The Bieb’s Bored Ape #3001 (the same one you saw for nothing, pictured above) is currently listed for sale for a mere $69,000 (bridge in Brooklyn may or may not be included.)
It looks like the book "Extraordinary Popular Delusions and the Madness of Crowds" could be updated with several chapters on crypto, NFTs and other insane concepts in today's financial markets!
BTW, I have a "magic beans NFT" for sale. Only $2 million dollars. Once owned by a fellow named Jack.
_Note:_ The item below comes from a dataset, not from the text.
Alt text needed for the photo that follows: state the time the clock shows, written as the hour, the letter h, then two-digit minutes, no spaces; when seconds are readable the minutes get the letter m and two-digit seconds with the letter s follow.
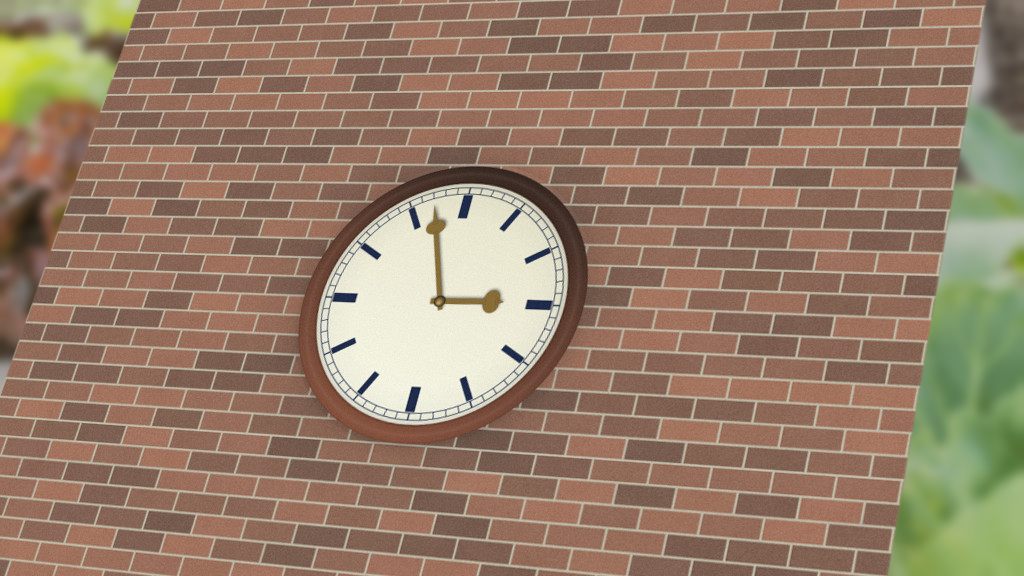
2h57
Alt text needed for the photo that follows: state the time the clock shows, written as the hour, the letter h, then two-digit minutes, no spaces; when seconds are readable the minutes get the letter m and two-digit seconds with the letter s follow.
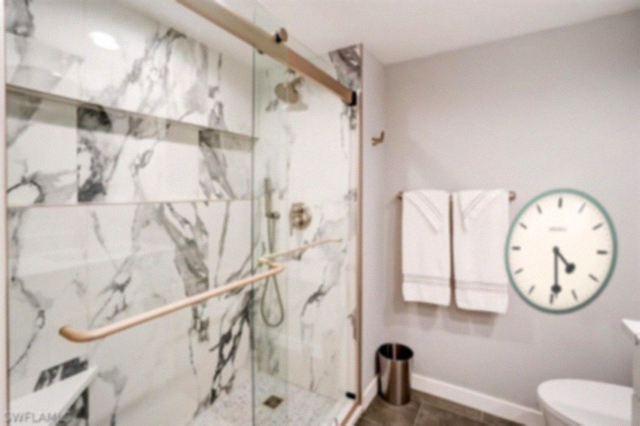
4h29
A method to make a copyable digital object truly unique is the value behind the NFT tech. The need for NFT is essential and is much better than typical copyright technology for the digital realm. As the fluff burns away, this tech will be with us for a long time. If the digital art had actually been real art created by someone with true talent (maybe that has been done already somewhere) then the current NFT digital art crash might not have happened. A new piece of art created with the artistic skill equivalent of Da’Vinci as a digital work, secured as unique by NFT tech, IS actually a valuable item. But an ugly cartoon monkey pumped up by mania isn’t. Though, I guess if you were freezing to death the Mona Lisa might become fuel for the fire that keeps you alive. Value is all relative to need in the end.